TASK TO COMPLETE
List each page number cited after the quotations in the text on Shakespeare's Richard III, in the order they appear.
===== SOURCE EXTRACT
Friday, 4 December 2015

William Shakespeare – Richard III 1994

It is a play about the race to power and how the crimes committed during that race poison everything.
“Princes have but their titles for their glories,
An outward honor for an inward toil.” (Shakespeare, 1994, p.107).

“Lord Hastings: O momentary grace of mortal men,
Which we more hunt for than the grace of God!
Who builds his hope in air of your fair looks,
Lives like a drunken sailor on a mast,
Ready, with every nod, to tumble down
Into the fatal bowels of the deep.” (Shakespeare, 1994, p.120).

A play as the perfect example of the self-perpetuation of violence. Violence brought Richard to the throne, but every murder is followed by another murder to eliminate another enemy or to cover up the previous murder.

“Duke of Clarence: It cannot be; for when I parted with him,
He hugg’d me in his arms, and swore, with sobs,
That he would labour my delivery.
First murderer: Why, so he doth, now he delivers thee
From this earth’s thraldom to the joys of heaven.” (Shakespeare, 1994, p.109).
==========
===== DATA TO EXAMINE
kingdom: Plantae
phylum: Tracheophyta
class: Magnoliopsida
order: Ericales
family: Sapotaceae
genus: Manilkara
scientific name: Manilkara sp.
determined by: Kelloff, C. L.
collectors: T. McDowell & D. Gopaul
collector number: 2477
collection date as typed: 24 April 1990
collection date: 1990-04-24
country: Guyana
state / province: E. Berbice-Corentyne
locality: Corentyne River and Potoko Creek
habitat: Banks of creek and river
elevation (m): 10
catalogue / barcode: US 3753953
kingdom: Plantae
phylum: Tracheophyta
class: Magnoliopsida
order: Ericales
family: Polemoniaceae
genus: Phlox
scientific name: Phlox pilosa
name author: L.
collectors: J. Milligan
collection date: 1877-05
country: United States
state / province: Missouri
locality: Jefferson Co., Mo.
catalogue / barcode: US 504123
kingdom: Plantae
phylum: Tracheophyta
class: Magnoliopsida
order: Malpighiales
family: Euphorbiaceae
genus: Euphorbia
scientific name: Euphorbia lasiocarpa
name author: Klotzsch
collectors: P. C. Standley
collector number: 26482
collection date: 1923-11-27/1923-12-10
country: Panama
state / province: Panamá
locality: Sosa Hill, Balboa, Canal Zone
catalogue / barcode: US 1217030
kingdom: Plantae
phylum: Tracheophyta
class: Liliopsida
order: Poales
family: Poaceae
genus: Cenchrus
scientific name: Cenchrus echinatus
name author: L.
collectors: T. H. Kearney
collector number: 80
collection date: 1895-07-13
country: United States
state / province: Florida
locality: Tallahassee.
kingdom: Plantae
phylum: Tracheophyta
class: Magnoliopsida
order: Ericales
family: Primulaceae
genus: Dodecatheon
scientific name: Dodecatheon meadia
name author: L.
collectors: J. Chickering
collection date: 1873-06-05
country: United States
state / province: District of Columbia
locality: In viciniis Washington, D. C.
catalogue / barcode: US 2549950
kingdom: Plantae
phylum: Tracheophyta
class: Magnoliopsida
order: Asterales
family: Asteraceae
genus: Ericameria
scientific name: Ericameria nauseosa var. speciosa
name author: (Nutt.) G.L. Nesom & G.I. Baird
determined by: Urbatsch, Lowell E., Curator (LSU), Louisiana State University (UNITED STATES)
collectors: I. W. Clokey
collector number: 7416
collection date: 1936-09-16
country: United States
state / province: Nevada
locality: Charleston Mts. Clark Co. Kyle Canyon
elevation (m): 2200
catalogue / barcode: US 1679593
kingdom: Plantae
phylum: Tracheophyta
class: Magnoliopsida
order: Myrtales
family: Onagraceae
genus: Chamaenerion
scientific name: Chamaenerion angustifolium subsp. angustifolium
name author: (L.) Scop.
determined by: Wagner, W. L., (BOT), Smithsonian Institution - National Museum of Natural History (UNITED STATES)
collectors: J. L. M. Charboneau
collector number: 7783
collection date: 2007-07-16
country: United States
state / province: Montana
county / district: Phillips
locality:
==========
EXERCISE OUTPUT
107, 120, 109